TheseusAthens1.0000_Reid

Theseus at Athens
When Theseus reached Athens, he was not immediately recognized by his father, but his identity was known to the sorceress Medea. The former wife of Jason, after fleeing Corinth, had sought refuge with Aegeus and had borne him a son, Medus; Theseus’s arrival threatened Me-dus’s position in Aegeus’s court. Medea therefore persuaded Aegeus to send the young stranger to fight the wild bull that was ravaging the plain of Marathon. (According to some legends, this was the Cretan bull that had fathered the Minotaur on Pasiphaë.) Theseus fought the bull and killed it, returning to Athens a hero. At the banquet in his honor, Medea tried again to murder him, this time by offering him a cup of poisoned wine.
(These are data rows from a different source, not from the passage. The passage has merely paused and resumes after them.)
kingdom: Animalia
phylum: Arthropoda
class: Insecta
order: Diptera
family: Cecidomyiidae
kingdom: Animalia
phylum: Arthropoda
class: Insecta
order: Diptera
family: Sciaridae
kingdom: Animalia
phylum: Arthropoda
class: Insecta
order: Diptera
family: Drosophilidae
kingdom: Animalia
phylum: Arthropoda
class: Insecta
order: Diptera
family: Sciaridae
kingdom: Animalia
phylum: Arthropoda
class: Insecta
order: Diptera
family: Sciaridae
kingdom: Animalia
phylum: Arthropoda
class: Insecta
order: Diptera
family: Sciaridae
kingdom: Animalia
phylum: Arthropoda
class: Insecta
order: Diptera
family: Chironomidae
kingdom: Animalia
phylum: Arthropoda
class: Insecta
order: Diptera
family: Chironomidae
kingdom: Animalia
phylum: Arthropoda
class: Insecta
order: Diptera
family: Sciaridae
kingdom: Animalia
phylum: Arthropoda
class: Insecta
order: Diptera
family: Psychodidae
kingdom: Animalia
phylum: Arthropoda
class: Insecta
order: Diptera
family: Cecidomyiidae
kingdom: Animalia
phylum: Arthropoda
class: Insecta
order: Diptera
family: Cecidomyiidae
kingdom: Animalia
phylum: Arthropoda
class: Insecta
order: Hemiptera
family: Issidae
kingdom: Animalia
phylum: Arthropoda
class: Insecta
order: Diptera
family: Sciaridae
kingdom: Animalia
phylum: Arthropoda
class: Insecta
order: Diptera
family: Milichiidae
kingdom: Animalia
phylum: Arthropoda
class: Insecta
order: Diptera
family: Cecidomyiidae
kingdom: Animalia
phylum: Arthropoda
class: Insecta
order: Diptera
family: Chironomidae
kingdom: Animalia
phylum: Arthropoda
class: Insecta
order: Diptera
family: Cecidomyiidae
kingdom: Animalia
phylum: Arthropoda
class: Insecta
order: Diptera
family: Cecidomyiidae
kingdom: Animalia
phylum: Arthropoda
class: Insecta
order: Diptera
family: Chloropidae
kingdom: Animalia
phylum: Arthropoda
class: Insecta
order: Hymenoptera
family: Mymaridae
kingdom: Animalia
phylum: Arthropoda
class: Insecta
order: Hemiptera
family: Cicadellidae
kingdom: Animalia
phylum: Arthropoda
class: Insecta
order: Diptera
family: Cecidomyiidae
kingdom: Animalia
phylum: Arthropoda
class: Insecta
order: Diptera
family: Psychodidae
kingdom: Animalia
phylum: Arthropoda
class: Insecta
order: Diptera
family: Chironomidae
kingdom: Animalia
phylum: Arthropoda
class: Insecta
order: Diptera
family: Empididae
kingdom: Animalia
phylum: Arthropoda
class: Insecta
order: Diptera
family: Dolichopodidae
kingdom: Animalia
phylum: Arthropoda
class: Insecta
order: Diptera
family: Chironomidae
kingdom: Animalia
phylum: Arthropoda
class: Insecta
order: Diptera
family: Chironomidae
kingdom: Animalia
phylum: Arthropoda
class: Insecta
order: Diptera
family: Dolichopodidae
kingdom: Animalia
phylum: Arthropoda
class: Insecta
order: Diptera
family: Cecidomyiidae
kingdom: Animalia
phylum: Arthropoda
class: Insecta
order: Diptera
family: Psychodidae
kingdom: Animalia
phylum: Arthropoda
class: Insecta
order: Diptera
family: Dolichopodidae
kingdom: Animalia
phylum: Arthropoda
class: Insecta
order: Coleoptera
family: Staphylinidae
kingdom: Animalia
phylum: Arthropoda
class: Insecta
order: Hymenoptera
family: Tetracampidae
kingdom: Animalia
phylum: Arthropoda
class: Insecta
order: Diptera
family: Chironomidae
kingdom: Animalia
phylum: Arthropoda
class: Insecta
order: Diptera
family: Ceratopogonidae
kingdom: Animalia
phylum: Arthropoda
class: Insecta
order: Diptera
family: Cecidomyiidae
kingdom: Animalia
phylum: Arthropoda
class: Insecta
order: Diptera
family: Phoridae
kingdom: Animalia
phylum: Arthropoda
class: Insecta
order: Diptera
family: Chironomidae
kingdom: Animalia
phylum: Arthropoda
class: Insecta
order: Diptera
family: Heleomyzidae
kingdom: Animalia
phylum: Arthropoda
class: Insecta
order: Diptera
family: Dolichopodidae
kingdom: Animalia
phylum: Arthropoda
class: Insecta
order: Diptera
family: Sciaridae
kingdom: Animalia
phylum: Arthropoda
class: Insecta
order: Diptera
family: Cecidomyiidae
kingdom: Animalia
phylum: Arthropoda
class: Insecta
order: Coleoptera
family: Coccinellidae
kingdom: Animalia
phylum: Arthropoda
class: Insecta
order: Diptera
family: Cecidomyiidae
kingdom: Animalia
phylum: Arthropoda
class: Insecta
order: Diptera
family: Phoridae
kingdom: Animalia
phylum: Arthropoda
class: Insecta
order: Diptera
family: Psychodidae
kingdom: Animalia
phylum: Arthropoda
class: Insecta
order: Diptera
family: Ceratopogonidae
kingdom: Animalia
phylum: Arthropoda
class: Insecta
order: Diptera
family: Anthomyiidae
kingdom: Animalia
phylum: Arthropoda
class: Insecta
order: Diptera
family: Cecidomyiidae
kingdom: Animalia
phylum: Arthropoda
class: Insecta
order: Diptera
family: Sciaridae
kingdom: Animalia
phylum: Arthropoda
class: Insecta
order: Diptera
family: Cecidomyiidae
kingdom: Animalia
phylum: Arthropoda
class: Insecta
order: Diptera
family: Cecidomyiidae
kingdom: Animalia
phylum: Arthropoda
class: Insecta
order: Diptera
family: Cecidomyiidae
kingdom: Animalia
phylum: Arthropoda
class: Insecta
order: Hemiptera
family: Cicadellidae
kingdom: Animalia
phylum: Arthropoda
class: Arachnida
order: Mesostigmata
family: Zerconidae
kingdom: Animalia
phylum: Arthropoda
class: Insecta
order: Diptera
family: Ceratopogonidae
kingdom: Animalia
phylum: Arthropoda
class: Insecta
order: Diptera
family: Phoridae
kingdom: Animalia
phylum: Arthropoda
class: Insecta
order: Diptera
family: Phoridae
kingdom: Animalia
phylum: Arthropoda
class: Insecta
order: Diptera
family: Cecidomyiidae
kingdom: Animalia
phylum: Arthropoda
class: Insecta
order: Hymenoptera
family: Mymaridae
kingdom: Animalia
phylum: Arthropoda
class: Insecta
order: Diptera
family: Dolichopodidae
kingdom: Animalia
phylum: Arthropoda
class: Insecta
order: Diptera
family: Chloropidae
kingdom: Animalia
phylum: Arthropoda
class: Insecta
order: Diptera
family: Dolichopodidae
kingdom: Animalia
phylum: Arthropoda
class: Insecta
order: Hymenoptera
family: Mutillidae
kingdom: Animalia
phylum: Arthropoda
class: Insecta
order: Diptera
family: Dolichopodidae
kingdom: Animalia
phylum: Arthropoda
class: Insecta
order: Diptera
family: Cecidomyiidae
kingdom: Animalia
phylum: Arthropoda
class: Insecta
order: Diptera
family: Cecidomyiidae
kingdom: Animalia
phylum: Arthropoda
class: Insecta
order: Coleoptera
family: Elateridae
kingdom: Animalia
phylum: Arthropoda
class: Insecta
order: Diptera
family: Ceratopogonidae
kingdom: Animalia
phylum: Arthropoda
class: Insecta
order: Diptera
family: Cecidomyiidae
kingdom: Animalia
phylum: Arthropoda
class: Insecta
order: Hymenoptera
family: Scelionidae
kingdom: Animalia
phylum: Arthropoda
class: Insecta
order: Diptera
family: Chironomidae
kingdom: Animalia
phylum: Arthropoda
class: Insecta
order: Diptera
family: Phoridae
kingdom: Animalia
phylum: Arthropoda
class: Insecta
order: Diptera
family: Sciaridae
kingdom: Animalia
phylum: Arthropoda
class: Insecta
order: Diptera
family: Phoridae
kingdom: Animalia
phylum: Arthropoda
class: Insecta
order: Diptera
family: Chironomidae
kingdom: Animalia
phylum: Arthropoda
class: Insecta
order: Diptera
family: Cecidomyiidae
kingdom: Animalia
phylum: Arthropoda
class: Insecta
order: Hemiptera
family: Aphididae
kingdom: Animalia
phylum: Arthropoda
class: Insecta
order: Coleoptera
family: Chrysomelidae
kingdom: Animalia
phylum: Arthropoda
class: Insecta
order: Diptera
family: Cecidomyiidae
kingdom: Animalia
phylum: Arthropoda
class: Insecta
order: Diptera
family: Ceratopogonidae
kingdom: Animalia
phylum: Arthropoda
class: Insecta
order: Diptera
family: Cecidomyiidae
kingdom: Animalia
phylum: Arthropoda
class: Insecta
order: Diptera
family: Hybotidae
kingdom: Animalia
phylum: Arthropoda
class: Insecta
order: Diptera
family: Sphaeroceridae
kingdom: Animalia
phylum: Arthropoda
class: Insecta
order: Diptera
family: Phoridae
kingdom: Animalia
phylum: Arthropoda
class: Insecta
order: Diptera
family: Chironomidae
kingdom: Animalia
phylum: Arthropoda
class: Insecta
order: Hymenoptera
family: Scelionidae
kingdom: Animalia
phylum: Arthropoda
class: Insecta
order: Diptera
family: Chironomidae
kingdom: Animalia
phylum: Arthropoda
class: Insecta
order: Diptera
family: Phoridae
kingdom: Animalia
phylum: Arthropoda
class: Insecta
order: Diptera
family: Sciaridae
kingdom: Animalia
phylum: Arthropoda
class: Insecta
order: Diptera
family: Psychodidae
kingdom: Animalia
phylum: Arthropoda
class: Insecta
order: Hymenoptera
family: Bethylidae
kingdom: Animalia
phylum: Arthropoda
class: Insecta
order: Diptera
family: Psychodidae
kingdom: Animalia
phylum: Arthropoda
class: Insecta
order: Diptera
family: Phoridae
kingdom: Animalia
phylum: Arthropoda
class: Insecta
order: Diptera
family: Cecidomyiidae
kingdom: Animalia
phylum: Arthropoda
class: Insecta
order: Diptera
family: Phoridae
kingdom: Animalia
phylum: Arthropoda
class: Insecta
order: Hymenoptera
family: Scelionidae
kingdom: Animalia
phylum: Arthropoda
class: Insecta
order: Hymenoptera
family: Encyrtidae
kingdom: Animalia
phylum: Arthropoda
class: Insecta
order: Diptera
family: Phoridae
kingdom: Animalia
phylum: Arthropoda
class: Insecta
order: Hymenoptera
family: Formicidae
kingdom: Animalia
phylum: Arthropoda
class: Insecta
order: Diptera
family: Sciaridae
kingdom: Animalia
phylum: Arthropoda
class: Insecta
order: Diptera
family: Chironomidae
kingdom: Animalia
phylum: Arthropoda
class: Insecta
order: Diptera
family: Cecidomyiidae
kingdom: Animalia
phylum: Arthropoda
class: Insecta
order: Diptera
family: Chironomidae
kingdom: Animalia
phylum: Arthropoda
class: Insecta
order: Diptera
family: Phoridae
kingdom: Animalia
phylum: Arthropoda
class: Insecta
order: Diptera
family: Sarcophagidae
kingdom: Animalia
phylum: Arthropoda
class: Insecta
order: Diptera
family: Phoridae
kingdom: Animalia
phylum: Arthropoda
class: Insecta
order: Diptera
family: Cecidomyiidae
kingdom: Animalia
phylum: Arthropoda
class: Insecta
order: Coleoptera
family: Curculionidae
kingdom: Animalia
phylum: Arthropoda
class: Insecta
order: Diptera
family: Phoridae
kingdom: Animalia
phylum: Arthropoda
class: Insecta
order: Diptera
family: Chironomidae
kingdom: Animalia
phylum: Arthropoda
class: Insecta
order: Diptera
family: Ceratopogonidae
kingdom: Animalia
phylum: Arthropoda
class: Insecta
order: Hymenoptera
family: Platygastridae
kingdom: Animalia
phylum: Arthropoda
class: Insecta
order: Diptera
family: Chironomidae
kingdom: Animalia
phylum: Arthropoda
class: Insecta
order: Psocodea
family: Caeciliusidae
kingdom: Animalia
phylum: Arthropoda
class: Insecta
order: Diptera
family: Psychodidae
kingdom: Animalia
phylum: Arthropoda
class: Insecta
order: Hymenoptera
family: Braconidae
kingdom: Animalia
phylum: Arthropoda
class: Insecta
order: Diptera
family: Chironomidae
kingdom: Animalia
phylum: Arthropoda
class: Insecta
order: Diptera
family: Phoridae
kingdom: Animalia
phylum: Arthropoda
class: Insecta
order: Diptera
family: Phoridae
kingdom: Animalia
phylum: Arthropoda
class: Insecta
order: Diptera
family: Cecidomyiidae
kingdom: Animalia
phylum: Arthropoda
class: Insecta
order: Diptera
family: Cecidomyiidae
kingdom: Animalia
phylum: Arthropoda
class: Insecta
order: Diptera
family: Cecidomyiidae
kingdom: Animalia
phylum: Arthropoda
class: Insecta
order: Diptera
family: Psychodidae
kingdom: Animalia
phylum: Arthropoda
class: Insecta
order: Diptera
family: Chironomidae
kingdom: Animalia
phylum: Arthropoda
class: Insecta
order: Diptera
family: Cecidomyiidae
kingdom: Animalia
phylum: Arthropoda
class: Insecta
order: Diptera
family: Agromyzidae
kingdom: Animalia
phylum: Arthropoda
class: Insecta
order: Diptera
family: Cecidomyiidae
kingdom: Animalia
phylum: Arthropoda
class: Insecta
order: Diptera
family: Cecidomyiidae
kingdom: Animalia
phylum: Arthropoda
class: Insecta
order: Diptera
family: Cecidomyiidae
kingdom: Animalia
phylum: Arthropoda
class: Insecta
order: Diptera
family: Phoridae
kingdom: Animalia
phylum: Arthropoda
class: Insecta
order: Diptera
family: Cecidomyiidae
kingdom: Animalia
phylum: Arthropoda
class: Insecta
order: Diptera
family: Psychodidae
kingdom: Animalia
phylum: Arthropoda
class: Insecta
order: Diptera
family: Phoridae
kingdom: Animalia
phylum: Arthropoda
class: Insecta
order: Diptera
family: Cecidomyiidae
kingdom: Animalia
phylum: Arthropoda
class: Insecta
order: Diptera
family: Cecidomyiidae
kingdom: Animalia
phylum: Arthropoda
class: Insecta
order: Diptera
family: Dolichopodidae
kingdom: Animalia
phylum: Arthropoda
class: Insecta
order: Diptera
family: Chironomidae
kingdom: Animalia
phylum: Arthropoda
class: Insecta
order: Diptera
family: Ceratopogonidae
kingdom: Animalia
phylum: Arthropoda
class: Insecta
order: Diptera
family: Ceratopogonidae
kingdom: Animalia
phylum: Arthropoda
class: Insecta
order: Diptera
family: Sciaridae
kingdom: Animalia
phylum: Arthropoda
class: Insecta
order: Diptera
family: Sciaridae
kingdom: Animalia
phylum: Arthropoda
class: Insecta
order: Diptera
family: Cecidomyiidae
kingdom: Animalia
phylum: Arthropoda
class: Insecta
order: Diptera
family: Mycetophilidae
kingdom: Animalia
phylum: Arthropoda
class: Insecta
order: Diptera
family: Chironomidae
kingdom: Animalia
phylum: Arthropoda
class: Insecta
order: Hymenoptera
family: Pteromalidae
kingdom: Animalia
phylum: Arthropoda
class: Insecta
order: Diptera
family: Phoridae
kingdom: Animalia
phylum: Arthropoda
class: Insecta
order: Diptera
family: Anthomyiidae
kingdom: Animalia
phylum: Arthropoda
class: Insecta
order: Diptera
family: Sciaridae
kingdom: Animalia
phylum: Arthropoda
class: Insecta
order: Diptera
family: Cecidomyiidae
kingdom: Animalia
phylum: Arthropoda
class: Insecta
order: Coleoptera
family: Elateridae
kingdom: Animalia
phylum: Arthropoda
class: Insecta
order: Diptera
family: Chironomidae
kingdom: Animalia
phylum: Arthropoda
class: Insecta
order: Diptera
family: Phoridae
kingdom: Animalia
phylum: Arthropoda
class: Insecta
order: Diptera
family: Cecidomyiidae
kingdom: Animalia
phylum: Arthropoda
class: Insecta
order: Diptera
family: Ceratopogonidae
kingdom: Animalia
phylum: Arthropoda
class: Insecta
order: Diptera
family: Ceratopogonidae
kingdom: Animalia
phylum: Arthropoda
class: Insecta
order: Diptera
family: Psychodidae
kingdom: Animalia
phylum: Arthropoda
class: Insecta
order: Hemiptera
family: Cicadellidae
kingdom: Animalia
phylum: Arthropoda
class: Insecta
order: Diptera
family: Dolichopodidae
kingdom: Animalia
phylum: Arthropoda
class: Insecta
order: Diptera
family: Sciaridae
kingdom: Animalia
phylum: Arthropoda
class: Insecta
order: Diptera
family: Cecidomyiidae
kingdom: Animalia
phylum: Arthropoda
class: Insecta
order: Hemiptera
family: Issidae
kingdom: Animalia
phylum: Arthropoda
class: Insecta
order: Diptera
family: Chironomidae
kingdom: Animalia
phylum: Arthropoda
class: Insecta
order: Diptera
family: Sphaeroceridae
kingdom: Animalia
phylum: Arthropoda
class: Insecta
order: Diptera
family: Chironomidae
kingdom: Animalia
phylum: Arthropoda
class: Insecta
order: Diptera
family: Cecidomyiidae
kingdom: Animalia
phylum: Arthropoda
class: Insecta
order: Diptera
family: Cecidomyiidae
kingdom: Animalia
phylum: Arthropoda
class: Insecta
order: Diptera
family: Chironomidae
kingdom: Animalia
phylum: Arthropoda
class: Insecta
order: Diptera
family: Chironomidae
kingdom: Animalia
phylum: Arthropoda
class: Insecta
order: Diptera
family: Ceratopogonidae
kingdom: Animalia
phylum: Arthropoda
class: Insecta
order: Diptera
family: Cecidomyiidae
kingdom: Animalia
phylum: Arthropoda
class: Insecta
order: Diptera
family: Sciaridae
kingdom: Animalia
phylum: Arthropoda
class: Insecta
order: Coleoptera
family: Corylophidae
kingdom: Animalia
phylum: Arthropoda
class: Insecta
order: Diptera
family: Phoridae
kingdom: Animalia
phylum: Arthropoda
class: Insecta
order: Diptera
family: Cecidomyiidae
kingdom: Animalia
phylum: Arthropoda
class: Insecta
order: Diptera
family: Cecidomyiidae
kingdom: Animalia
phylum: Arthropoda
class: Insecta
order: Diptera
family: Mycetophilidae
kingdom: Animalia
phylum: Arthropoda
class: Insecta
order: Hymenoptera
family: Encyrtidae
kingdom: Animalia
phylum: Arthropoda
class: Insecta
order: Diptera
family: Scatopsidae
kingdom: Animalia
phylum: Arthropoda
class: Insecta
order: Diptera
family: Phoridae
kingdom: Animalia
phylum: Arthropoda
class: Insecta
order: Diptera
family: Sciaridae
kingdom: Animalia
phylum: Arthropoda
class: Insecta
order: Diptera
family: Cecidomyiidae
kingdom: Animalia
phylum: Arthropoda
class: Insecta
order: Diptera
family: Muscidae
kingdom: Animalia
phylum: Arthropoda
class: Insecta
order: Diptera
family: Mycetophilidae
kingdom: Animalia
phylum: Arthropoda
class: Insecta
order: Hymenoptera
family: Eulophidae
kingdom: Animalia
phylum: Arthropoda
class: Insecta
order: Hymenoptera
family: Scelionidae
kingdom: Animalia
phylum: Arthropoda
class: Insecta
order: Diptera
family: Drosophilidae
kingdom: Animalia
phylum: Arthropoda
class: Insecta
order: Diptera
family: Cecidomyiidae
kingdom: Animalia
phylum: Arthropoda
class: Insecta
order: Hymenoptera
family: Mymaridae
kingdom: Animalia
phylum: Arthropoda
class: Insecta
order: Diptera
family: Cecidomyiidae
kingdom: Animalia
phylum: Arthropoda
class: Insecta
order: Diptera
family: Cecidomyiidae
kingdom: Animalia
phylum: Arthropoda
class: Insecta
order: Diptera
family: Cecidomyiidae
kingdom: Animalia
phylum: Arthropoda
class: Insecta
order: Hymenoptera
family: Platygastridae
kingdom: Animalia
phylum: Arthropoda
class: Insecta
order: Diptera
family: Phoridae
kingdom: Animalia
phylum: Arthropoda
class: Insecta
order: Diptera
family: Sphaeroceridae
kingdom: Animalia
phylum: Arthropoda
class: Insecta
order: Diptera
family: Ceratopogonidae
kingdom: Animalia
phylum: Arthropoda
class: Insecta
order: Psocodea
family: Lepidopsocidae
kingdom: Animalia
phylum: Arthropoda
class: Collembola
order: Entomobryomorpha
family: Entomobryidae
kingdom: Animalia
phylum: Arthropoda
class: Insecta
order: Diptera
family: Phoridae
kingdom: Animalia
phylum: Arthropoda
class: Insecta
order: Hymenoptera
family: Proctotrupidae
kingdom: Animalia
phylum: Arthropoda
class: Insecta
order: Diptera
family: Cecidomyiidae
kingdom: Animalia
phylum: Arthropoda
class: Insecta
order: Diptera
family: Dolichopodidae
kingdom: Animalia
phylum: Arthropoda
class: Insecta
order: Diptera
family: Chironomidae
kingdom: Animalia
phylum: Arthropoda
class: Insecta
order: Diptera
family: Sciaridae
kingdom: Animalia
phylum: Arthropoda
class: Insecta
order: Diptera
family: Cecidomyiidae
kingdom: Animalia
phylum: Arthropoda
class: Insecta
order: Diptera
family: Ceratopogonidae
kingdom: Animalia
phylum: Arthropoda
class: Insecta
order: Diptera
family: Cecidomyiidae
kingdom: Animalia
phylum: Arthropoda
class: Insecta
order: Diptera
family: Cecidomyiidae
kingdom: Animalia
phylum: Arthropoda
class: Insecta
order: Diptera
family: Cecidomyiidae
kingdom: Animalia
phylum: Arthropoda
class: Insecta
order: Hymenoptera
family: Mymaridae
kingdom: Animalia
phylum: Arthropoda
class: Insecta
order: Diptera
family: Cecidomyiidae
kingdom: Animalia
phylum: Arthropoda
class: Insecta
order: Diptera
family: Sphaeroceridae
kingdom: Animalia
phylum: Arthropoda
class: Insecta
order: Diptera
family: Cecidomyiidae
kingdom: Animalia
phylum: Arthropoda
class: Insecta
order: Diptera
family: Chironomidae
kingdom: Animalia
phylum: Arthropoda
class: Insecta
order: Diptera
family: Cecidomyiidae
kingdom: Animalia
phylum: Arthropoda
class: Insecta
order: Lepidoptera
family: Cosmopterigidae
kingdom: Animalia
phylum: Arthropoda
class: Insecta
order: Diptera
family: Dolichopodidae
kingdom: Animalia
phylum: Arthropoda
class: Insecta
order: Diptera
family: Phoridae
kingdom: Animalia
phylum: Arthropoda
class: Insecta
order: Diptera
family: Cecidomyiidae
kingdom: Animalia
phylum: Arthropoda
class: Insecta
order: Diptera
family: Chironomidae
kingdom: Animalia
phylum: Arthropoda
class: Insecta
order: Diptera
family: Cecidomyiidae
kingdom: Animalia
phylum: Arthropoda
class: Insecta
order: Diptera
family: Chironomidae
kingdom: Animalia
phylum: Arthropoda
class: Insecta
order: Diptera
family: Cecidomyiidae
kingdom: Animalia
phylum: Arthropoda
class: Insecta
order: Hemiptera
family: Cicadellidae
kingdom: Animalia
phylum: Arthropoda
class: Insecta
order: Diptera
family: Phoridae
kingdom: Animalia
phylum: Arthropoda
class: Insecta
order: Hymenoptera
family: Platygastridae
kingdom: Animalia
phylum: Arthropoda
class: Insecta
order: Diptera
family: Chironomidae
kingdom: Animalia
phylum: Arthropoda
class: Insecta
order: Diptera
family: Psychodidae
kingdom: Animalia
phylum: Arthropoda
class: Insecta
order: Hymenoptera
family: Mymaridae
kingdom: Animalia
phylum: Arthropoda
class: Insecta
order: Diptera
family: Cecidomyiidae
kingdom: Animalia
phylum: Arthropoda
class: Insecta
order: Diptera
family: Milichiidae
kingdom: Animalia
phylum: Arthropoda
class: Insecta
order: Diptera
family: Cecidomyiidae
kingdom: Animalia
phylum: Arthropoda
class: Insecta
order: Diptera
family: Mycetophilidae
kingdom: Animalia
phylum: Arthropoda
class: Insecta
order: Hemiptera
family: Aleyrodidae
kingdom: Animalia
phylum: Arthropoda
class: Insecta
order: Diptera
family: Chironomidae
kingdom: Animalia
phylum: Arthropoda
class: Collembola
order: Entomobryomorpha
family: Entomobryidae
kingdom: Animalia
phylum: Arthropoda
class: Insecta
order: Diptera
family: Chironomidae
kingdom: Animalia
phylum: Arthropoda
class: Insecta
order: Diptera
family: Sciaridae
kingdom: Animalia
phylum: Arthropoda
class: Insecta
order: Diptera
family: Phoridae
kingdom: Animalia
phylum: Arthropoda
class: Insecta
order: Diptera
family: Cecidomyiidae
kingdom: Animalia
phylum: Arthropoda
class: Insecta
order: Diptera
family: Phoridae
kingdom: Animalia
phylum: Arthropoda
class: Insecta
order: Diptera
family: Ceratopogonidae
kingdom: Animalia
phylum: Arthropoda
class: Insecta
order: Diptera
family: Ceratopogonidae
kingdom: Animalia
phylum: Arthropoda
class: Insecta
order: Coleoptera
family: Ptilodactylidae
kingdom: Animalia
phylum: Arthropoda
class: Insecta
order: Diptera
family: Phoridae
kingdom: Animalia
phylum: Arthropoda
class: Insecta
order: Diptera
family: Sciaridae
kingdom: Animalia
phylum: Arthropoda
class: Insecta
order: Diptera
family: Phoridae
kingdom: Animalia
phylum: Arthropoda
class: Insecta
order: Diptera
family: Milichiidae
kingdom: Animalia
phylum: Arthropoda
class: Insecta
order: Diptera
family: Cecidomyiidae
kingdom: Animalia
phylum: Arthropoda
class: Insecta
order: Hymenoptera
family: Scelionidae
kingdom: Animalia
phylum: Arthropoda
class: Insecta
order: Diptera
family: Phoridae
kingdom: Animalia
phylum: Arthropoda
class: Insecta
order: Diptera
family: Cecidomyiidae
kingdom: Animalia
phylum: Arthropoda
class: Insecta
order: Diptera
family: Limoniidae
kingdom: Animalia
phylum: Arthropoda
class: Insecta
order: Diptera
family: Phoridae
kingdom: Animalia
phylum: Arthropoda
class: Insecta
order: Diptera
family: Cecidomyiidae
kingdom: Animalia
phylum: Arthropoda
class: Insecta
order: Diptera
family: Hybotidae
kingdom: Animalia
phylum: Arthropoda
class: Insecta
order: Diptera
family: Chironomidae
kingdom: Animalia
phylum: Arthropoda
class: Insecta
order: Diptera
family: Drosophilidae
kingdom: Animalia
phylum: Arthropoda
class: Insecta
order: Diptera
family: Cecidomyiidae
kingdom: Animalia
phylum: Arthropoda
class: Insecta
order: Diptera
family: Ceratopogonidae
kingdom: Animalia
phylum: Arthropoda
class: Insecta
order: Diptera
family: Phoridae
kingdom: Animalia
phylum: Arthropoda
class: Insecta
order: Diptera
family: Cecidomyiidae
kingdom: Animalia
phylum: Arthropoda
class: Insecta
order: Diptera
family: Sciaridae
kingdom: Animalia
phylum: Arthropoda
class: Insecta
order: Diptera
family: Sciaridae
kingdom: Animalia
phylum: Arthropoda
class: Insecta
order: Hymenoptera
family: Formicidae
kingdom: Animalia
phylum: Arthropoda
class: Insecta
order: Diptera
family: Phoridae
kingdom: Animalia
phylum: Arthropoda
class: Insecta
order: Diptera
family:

Just as he was about to drink the potion, Aegeus recognized his own sword at Theseus’s side and struck the cup from his son’s hand. Father and son were reunited, and Medea was banished from Athens.
      
       Classical Sources. Ovid, Metamorphoses 7.404-24. Plutarch, Parallel Lives, “Theseus” 6ff. Apollodorus, Biblioteca E1.5—6. Pausanias, Description of Greece 1.19.1,1.27.9—10.